When you hear the term data governance, is your first thought one of draconian policies that put security and regulations above business value? Unfortunately, this is the approach that many organizations have taken with data governance. They focus so heavily on restricting data to meet security and regulatory requirements that they eliminate the ability to generate business value from the data. The future of data governance must include finding ways to continue to protect the data but doing it in a way that enables organizational innovation.
Even though having a strong data governance policy and a strong innovative culture seem contradictory, there are some constructs that can be put in place to make it feasible. Three of the most important practices and processes to enable innovative data governance are synthetic data, DataOps, and a walled garden for your citizen data scientists.
Synthetic Data
The first important feature of innovative data governance is providing a data set that is statistically similar to the real data set without exposing private or confidential data. This can be accomplished using synthetic data.
Synthetic data is created using real data to seed a process that can then generate data that appears real but is not. Variational autoencoders (VAEs), generative adversarial networks (GANs), and real world simulation create data that can provide a basis for experimentation without leaking real data and exposing the organization to untenable risk.
VAEs are neural networks composed of encoders and decoders. During the encoding process, the data is transformed in such a way that its feature set is compressed. During this compression, features are transformed and combined, removing the details of the original data. During the decoding process, the compression of the feature set is reversed, resulting in a data set that is like the original data but different. The purpose of this process is to identify a set of encoders and decoders that generate output data that is not directly attributable to the initial data source.

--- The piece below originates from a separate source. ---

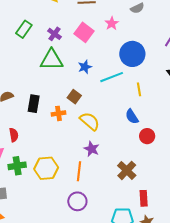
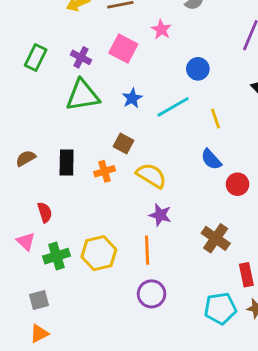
blue circle: (132, 54) -> (198, 69), size x0.6

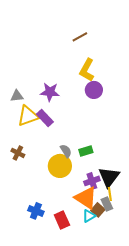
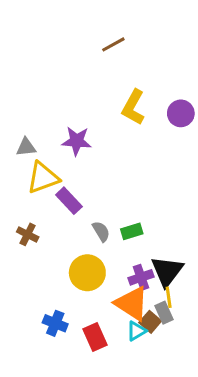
brown line: (80, 37) -> (113, 44), moved
purple circle: (94, 90) -> (181, 113), moved
purple rectangle: (45, 118) -> (69, 201), moved
yellow circle: (60, 166) -> (87, 273), moved

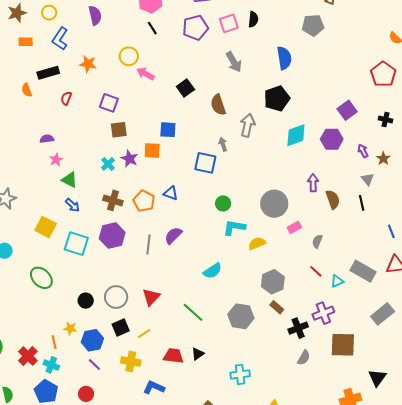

Consider an analogy of this process: taking a book and running it through a language translator (encoder) and then running it through a language translator in reverse (decoder). The resulting text would be similar but different.
GANs are a more complex construct that consists of pair of neural nets. One neural net is the generator and the other is the discriminator. The generator uses seed data to create new data sets. The discriminator is then used to determine if the generated data set is real or synthetic. Over an iterative process, the generator improves its output to the point where the discriminator cannot differentiate the real data set from the synthetic data set. At this point, the generator can create data sets that appear undifferentiable from the real data but can be used for data experimentation.
In addition to these two methods, some organizations are using gaming engines and physics based engines to simulate data sets based on scientific principles and how objects in the real world interact with scientific principles (e.g., physics, chemistry, biology). As these virtual simulations are run, the resulting data set, which is representative of the actual data, can be collected for analysis and experimentation.